## Action item
Set down every record below exactly as written.

[Extracted page text data]
· · · · · · ·
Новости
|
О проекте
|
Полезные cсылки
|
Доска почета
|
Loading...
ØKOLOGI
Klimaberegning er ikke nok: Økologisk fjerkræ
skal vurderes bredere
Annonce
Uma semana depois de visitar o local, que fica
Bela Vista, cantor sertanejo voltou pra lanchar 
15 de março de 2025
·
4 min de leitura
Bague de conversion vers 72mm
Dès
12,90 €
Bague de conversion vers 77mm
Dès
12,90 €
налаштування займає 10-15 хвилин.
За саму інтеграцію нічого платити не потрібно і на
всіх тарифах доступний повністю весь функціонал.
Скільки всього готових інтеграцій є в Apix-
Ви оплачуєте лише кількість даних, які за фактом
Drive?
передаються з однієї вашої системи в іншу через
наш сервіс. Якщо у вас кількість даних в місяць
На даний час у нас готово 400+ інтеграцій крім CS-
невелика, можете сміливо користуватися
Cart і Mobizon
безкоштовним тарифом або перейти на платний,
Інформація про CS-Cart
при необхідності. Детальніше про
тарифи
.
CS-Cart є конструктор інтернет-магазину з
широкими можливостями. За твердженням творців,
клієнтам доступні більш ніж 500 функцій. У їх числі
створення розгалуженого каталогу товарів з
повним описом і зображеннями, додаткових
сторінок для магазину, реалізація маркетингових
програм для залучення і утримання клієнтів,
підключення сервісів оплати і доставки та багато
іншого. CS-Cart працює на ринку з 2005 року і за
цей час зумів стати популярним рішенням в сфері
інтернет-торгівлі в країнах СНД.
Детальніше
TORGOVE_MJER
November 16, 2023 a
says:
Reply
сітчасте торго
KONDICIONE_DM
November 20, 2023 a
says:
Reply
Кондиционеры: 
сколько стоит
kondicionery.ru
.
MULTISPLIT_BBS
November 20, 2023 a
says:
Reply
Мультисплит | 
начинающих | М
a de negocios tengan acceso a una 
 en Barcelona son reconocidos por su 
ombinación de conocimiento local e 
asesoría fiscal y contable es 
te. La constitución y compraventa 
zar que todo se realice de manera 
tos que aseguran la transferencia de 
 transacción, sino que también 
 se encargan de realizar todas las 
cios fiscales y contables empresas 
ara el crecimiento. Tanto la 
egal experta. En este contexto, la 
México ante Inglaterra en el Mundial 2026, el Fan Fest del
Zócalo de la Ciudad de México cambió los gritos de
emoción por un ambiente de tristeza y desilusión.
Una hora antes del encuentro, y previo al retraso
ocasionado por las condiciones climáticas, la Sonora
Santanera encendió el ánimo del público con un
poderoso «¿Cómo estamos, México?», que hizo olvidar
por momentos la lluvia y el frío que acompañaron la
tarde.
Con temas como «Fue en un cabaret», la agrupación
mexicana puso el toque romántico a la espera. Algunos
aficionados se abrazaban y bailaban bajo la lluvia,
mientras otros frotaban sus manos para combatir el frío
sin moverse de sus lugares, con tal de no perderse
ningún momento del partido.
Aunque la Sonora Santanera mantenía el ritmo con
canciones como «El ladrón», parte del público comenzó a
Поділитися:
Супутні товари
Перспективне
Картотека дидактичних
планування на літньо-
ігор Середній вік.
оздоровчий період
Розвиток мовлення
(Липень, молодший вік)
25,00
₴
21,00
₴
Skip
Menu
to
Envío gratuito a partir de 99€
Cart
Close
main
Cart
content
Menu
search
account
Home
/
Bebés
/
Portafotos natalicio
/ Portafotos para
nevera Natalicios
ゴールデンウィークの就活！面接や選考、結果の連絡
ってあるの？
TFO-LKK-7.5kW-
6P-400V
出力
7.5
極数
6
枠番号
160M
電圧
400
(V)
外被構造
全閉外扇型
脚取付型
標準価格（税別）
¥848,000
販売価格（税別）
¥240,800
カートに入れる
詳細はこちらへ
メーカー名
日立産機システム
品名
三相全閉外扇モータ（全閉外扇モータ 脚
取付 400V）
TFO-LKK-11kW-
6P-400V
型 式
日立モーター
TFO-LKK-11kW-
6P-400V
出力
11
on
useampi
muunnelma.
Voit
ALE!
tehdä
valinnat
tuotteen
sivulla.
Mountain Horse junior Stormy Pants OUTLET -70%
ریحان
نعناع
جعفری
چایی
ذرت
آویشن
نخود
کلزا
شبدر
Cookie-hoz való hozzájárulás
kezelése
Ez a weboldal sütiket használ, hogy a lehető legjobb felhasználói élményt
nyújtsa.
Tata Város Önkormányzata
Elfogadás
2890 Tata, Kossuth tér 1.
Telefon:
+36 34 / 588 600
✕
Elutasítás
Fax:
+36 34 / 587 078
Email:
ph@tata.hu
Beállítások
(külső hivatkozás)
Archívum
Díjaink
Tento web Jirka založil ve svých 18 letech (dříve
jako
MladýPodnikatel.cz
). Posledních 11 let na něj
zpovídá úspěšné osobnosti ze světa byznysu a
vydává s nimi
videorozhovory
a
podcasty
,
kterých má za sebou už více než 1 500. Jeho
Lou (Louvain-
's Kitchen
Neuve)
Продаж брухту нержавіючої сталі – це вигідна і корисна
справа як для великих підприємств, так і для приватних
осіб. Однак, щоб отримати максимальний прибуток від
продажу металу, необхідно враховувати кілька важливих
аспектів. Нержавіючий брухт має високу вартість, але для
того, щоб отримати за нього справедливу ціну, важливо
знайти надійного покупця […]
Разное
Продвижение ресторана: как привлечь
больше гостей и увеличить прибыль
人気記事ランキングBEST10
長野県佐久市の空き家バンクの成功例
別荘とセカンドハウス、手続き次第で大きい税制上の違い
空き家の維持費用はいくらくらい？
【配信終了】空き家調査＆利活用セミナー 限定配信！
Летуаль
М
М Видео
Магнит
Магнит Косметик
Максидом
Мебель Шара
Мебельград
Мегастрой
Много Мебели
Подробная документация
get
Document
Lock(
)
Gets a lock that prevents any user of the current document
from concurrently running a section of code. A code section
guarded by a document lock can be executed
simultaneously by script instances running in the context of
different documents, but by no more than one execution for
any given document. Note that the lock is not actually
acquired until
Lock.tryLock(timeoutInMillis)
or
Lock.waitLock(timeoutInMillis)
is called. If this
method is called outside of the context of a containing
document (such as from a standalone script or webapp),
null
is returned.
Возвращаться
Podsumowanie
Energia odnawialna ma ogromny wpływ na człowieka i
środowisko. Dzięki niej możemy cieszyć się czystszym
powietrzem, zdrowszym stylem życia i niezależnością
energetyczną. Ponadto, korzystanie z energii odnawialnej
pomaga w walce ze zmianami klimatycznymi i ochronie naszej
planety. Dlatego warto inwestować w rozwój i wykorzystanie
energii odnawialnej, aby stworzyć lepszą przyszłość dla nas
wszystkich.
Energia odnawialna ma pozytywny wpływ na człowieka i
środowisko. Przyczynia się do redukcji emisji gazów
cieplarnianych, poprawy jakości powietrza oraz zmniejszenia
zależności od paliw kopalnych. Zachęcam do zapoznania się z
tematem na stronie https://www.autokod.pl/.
· · · · · · ·
## Answer to this exercise
Новости
|
О проекте
|
Полезные cсылки
|
Доска почета
|
Loading...
ØKOLOGI
Klimaberegning er ikke nok: Økologisk fjerkræ
skal vurderes bredere
Annonce
Uma semana depois de visitar o local, que fica
Bela Vista, cantor sertanejo voltou pra lanchar 
15 de março de 2025
·
4 min de leitura
Bague de conversion vers 72mm
Dès
12,90 €
Bague de conversion vers 77mm
Dès
12,90 €
налаштування займає 10-15 хвилин.
За саму інтеграцію нічого платити не потрібно і на
всіх тарифах доступний повністю весь функціонал.
Скільки всього готових інтеграцій є в Apix-
Ви оплачуєте лише кількість даних, які за фактом
Drive?
передаються з однієї вашої системи в іншу через
наш сервіс. Якщо у вас кількість даних в місяць
На даний час у нас готово 400+ інтеграцій крім CS-
невелика, можете сміливо користуватися
Cart і Mobizon
безкоштовним тарифом або перейти на платний,
Інформація про CS-Cart
при необхідності. Детальніше про
тарифи
.
CS-Cart є конструктор інтернет-магазину з
широкими можливостями. За твердженням творців,
клієнтам доступні більш ніж 500 функцій. У їх числі
створення розгалуженого каталогу товарів з
повним описом і зображеннями, додаткових
сторінок для магазину, реалізація маркетингових
програм для залучення і утримання клієнтів,
підключення сервісів оплати і доставки та багато
іншого. CS-Cart працює на ринку з 2005 року і за
цей час зумів стати популярним рішенням в сфері
інтернет-торгівлі в країнах СНД.
Детальніше
TORGOVE_MJER
November 16, 2023 a
says:
Reply
сітчасте торго
KONDICIONE_DM
November 20, 2023 a
says:
Reply
Кондиционеры: 
сколько стоит
kondicionery.ru
.
MULTISPLIT_BBS
November 20, 2023 a
says:
Reply
Мультисплит | 
начинающих | М
a de negocios tengan acceso a una 
 en Barcelona son reconocidos por su 
ombinación de conocimiento local e 
asesoría fiscal y contable es 
te. La constitución y compraventa 
zar que todo se realice de manera 
tos que aseguran la transferencia de 
 transacción, sino que también 
 se encargan de realizar todas las 
cios fiscales y contables empresas 
ara el crecimiento. Tanto la 
egal experta. En este contexto, la 
México ante Inglaterra en el Mundial 2026, el Fan Fest del
Zócalo de la Ciudad de México cambió los gritos de
emoción por un ambiente de tristeza y desilusión.
Una hora antes del encuentro, y previo al retraso
ocasionado por las condiciones climáticas, la Sonora
Santanera encendió el ánimo del público con un
poderoso «¿Cómo estamos, México?», que hizo olvidar
por momentos la lluvia y el frío que acompañaron la
tarde.
Con temas como «Fue en un cabaret», la agrupación
mexicana puso el toque romántico a la espera. Algunos
aficionados se abrazaban y bailaban bajo la lluvia,
mientras otros frotaban sus manos para combatir el frío
sin moverse de sus lugares, con tal de no perderse
ningún momento del partido.
Aunque la Sonora Santanera mantenía el ritmo con
canciones como «El ladrón», parte del público comenzó a
Поділитися:
Супутні товари
Перспективне
Картотека дидактичних
планування на літньо-
ігор Середній вік.
оздоровчий період
Розвиток мовлення
(Липень, молодший вік)
25,00
₴
21,00
₴
Skip
Menu
to
Envío gratuito a partir de 99€
Cart
Close
main
Cart
content
Menu
search
account
Home
/
Bebés
/
Portafotos natalicio
/ Portafotos para
nevera Natalicios
ゴールデンウィークの就活！面接や選考、結果の連絡
ってあるの？
TFO-LKK-7.5kW-
6P-400V
出力
7.5
極数
6
枠番号
160M
電圧
400
(V)
外被構造
全閉外扇型
脚取付型
標準価格（税別）
¥848,000
販売価格（税別）
¥240,800
カートに入れる
詳細はこちらへ
メーカー名
日立産機システム
品名
三相全閉外扇モータ（全閉外扇モータ 脚
取付 400V）
TFO-LKK-11kW-
6P-400V
型 式
日立モーター
TFO-LKK-11kW-
6P-400V
出力
11
on
useampi
muunnelma.
Voit
ALE!
tehdä
valinnat
tuotteen
sivulla.
Mountain Horse junior Stormy Pants OUTLET -70%
ریحان
نعناع
جعفری
چایی
ذرت
آویشن
نخود
کلزا
شبدر
Cookie-hoz való hozzájárulás
kezelése
Ez a weboldal sütiket használ, hogy a lehető legjobb felhasználói élményt
nyújtsa.
Tata Város Önkormányzata
Elfogadás
2890 Tata, Kossuth tér 1.
Telefon:
+36 34 / 588 600
✕
Elutasítás
Fax:
+36 34 / 587 078
Email:
ph@tata.hu
Beállítások
(külső hivatkozás)
Archívum
Díjaink
Tento web Jirka založil ve svých 18 letech (dříve
jako
MladýPodnikatel.cz
). Posledních 11 let na něj
zpovídá úspěšné osobnosti ze světa byznysu a
vydává s nimi
videorozhovory
a
podcasty
,
kterých má za sebou už více než 1 500. Jeho
Lou (Louvain-
's Kitchen
Neuve)
Продаж брухту нержавіючої сталі – це вигідна і корисна
справа як для великих підприємств, так і для приватних
осіб. Однак, щоб отримати максимальний прибуток від
продажу металу, необхідно враховувати кілька важливих
аспектів. Нержавіючий брухт має високу вартість, але для
того, щоб отримати за нього справедливу ціну, важливо
знайти надійного покупця […]
Разное
Продвижение ресторана: как привлечь
больше гостей и увеличить прибыль
人気記事ランキングBEST10
長野県佐久市の空き家バンクの成功例
別荘とセカンドハウス、手続き次第で大きい税制上の違い
空き家の維持費用はいくらくらい？
【配信終了】空き家調査＆利活用セミナー 限定配信！
Летуаль
М
М Видео
Магнит
Магнит Косметик
Максидом
Мебель Шара
Мебельград
Мегастрой
Много Мебели
Подробная документация
get
Document
Lock(
)
Gets a lock that prevents any user of the current document
from concurrently running a section of code. A code section
guarded by a document lock can be executed
simultaneously by script instances running in the context of
different documents, but by no more than one execution for
any given document. Note that the lock is not actually
acquired until
Lock.tryLock(timeoutInMillis)
or
Lock.waitLock(timeoutInMillis)
is called. If this
method is called outside of the context of a containing
document (such as from a standalone script or webapp),
null
is returned.
Возвращаться
Podsumowanie
Energia odnawialna ma ogromny wpływ na człowieka i
środowisko. Dzięki niej możemy cieszyć się czystszym
powietrzem, zdrowszym stylem życia i niezależnością
energetyczną. Ponadto, korzystanie z energii odnawialnej
pomaga w walce ze zmianami klimatycznymi i ochronie naszej
planety. Dlatego warto inwestować w rozwój i wykorzystanie
energii odnawialnej, aby stworzyć lepszą przyszłość dla nas
wszystkich.
Energia odnawialna ma pozytywny wpływ na człowieka i
środowisko. Przyczynia się do redukcji emisji gazów
cieplarnianych, poprawy jakości powietrza oraz zmniejszenia
zależności od paliw kopalnych. Zachęcam do zapoznania się z
tematem na stronie https://www.autokod.pl/.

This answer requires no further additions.